Yes.  And that I think is what got me most excited about the idea was that of using a machine to verify the value on the token (having the machine check the RFID public key against the blockchain)  and to send that same value from a Bitcoin client which does the inverse the other end.  Whilst you're talking to someone, pop in one Bitcoin and it pops out however many thousands of miles away Smiley A simple means to let money go where people want it to without the learning curve.


Personally, I think that Bitcoins might be a bit too dangerous from a regulatory perspective if you are starting a vending machine business like this. I believe it can be done but you would need quite a bit of information on each of your customers on both ends for money laundering regulations, and live with the risk of a shutdown as you'd be the easiest target for Bitcoin unfriendlies, bank lobbyists, and western union lobbyists.
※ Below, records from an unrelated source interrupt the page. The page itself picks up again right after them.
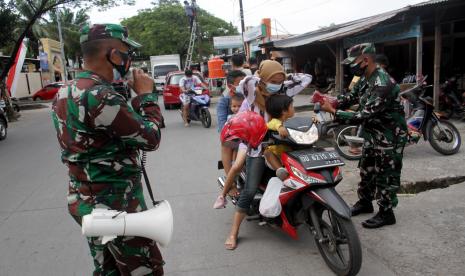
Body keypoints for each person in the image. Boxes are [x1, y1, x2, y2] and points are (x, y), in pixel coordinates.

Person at [51, 24, 164, 275]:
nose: (130, 59)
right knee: (145, 270)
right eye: (127, 52)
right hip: (118, 207)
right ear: (113, 54)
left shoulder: (64, 91)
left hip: (85, 202)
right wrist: (146, 96)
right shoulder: (101, 95)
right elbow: (150, 138)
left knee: (107, 270)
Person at [224, 60, 312, 250]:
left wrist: (286, 77)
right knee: (250, 189)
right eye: (274, 79)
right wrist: (259, 78)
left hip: (283, 143)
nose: (277, 83)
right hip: (257, 147)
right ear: (263, 80)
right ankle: (233, 232)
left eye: (280, 80)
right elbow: (244, 82)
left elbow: (306, 79)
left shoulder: (284, 92)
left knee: (301, 175)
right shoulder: (252, 92)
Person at [321, 43, 408, 229]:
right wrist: (331, 101)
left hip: (389, 136)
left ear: (366, 60)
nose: (352, 66)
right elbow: (351, 98)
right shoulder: (364, 78)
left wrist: (334, 112)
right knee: (367, 169)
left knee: (385, 175)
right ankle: (365, 202)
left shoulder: (382, 83)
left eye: (354, 62)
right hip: (372, 134)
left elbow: (364, 114)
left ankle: (386, 213)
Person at [213, 93, 246, 209]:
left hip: (247, 140)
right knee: (234, 160)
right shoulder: (230, 118)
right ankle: (227, 189)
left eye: (239, 106)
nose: (236, 109)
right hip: (237, 142)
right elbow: (227, 132)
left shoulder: (249, 114)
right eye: (234, 106)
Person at [263, 94, 295, 181]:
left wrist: (312, 121)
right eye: (291, 106)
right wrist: (279, 127)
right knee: (267, 152)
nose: (293, 108)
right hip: (277, 155)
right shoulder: (275, 122)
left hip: (290, 152)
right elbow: (271, 124)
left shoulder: (291, 121)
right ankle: (281, 171)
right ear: (284, 111)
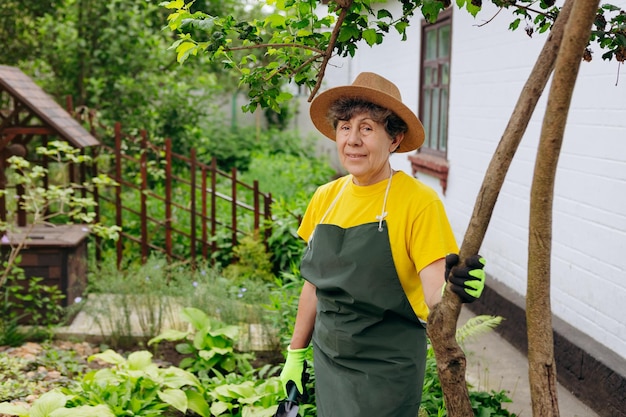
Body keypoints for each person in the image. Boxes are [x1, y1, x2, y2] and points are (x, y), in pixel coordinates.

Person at [278, 72, 486, 417]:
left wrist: (457, 288)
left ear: (394, 139)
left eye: (368, 128)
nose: (353, 140)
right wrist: (295, 353)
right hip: (329, 358)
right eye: (345, 127)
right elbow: (313, 285)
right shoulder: (326, 198)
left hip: (387, 367)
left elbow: (435, 293)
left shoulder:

The Bitcoin network needs to gain trust and more user acceptance first.

Otherwise, there is nothing stopping you from implementing this!
This had crossed my mind and I think you're right.  Apparently even just buying GBP for Bitcoin is likely this year to start coming under the auspices of the Financial Services Authority meaning one will have to have passed an exam to trade let alone to be responsible for the international aspect.

Then of course the question of whether there's a business case for it.  My guess is, as I sort-of knew but as Stephen Gornick put clearly, it also needs to be local for the recipient.  So without forking out for a massive network abroad to serve one community here the odds of it working from that perspective are getting thinner by the minute.


Even 5% is more than enough to generate a nice little side income for people to trade bitcoins face-to-face.   So before there is a need for some machine to automate this process, what should be seen first is a growing number of individuals offering this trading.   When there is a sufficient amount of that activity, then steps to automate it at an even lesser cost start to make sense.
I think that is much more sensible than what I had in mind.  In fact it could just be an informal network of individuals rather than an organisation that can be held responsible for the international aspect.  For instance if/when a means of receiving/sending with a dumb phone with SMS is worked out it could be a matter of using smartphones this end to sell them the BTC and giving them a contact in their family's city with whom they could meet the other end with their old Nokia to receive their Rupee or whatever.

THEN, as you say, if ever there becomes sufficient activity between two particular locales it is easier to make the business case for investing and setting up an automated solution, rules permitting!

Thanks again, tf

Please disregard Litecoin and Zcash badges to the left. I have just gathered they are an April fool's joke!